Required action:
Would you quote the material below from its first line through the line containing "Panel set 3: The", exactly and with both ends included?
Start of Block
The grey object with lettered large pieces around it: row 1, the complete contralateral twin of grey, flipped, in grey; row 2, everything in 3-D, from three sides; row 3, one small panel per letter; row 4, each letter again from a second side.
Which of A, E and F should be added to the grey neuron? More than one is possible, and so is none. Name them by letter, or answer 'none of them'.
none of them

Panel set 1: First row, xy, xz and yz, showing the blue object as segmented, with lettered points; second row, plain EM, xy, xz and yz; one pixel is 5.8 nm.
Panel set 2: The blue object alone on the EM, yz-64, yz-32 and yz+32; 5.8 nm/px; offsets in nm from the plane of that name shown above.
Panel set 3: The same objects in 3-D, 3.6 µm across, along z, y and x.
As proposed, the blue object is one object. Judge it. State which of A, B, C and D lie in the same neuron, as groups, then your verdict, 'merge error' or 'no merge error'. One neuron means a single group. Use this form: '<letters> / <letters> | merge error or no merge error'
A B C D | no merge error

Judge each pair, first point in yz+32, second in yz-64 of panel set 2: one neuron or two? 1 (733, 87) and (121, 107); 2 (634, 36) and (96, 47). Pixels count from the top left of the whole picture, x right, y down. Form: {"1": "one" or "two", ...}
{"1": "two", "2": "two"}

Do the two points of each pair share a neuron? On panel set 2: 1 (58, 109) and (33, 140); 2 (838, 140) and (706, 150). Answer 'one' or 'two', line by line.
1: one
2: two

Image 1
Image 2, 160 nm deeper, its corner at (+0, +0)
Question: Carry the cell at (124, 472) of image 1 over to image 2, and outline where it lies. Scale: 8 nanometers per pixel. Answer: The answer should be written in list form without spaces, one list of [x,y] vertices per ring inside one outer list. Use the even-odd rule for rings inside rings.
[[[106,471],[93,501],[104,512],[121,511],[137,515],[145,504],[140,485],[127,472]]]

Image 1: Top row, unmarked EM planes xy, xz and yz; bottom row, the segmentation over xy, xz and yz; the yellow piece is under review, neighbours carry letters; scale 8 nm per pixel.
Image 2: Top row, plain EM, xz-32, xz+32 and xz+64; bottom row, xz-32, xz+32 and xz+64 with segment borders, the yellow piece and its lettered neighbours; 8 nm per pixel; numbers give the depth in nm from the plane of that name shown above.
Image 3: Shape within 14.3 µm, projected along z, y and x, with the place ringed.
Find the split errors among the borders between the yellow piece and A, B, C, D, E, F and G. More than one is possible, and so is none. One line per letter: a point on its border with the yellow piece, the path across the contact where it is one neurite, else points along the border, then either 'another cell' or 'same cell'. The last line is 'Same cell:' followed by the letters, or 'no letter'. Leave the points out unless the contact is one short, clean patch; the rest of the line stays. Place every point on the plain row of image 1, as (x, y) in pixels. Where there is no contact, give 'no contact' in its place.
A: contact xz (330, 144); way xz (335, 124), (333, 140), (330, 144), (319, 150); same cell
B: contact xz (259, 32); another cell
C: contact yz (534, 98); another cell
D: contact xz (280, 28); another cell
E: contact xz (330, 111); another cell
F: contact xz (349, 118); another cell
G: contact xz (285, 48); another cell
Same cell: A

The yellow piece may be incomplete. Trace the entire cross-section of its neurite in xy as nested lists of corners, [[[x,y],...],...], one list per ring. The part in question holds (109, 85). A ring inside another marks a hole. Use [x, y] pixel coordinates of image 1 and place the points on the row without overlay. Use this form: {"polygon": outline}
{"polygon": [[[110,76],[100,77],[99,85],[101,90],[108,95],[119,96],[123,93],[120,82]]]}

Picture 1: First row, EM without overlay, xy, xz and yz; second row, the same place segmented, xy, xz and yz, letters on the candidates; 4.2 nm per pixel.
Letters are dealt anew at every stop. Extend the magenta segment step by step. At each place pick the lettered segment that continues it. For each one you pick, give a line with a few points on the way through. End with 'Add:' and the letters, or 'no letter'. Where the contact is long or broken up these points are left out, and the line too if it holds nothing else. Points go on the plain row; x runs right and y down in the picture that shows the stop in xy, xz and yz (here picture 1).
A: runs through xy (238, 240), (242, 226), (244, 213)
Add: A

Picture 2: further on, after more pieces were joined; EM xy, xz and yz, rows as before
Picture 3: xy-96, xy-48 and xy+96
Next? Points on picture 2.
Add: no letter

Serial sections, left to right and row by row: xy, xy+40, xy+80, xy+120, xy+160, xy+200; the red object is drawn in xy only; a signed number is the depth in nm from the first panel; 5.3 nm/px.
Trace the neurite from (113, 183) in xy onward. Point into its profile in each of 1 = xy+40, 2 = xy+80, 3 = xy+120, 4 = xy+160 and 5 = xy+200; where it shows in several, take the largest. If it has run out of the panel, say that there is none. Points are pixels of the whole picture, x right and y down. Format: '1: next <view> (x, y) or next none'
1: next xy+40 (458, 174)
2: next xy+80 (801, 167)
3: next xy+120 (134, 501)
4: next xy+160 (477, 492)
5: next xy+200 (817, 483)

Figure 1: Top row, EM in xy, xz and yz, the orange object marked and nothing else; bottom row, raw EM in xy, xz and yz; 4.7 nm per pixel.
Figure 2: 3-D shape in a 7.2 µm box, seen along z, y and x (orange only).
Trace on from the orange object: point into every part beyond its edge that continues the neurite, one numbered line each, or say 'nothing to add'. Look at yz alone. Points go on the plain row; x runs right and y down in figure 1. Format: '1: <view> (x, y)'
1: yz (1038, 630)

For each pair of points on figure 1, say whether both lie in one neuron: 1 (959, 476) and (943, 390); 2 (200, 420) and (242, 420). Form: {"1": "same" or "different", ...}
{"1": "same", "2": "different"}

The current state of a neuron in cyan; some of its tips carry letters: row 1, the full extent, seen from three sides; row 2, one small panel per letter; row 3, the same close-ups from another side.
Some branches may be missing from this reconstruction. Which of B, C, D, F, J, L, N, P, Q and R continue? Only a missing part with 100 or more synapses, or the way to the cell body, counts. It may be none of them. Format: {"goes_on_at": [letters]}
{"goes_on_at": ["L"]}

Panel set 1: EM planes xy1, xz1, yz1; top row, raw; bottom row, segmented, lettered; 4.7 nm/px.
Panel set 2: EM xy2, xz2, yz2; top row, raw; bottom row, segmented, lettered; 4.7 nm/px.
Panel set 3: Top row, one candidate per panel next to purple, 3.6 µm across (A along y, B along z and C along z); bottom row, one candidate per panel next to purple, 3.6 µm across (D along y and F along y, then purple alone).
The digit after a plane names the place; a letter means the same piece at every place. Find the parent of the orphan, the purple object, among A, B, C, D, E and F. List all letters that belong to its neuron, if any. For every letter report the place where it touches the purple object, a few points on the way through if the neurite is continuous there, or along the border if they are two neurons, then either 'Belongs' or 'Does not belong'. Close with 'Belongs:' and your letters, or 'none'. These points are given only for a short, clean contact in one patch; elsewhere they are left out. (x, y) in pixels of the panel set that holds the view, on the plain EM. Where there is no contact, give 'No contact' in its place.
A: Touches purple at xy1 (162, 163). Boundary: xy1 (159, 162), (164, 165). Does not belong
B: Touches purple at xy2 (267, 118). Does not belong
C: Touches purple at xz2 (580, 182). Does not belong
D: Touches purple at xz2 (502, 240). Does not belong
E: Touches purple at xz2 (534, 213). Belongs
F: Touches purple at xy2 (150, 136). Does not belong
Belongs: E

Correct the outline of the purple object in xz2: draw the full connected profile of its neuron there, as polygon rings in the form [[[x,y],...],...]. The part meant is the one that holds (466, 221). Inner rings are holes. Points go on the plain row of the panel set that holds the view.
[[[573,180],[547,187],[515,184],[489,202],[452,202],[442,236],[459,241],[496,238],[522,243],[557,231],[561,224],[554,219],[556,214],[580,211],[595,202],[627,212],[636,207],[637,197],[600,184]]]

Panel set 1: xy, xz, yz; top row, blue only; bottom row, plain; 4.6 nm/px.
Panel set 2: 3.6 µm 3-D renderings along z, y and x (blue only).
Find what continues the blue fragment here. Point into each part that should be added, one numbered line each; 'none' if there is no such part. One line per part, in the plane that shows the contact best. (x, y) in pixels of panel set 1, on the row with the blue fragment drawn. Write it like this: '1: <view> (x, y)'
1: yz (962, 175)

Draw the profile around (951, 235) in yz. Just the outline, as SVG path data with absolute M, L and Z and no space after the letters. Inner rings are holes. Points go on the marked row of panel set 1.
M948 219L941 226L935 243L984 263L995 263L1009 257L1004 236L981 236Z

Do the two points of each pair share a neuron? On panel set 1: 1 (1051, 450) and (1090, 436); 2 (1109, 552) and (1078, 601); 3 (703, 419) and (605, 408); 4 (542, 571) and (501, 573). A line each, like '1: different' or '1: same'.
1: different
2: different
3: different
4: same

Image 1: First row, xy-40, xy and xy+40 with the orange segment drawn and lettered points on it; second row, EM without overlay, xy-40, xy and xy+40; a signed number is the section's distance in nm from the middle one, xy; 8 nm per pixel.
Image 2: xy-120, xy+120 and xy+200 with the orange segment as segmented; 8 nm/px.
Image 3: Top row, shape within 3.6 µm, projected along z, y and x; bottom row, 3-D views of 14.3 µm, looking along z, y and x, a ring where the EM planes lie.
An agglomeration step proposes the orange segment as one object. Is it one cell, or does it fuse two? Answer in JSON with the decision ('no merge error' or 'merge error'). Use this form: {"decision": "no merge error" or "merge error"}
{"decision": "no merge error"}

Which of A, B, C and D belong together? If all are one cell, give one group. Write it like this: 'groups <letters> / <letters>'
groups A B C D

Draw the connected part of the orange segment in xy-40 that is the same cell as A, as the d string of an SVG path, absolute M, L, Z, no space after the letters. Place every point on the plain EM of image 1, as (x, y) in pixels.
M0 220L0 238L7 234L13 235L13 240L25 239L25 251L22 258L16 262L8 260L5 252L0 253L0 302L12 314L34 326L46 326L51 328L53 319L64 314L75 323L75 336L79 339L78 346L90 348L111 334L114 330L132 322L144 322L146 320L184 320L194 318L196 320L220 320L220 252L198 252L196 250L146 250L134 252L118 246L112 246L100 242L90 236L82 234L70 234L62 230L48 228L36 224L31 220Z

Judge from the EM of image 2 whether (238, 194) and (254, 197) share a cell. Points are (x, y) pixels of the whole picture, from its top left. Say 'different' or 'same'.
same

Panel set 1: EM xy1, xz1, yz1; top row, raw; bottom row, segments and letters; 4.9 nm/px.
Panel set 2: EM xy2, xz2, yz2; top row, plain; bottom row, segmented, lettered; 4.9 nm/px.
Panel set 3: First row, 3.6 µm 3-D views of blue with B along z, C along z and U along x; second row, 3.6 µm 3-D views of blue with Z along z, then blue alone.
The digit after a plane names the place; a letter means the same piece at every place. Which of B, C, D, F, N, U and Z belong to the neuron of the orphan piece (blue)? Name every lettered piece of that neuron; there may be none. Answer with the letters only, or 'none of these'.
End of Block
Answer area:
The grey object with lettered large pieces around it: row 1, the complete contralateral twin of grey, flipped, in grey; row 2, everything in 3-D, from three sides; row 3, one small panel per letter; row 4, each letter again from a second side.
Which of A, E and F should be added to the grey neuron? More than one is possible, and so is none. Name them by letter, or answer 'none of them'.
none of them

Panel set 1: First row, xy, xz and yz, showing the blue object as segmented, with lettered points; second row, plain EM, xy, xz and yz; one pixel is 5.8 nm.
Panel set 2: The blue object alone on the EM, yz-64, yz-32 and yz+32; 5.8 nm/px; offsets in nm from the plane of that name shown above.
Panel set 3: The same objects in 3-D, 3.6 µm across, along z, y and x.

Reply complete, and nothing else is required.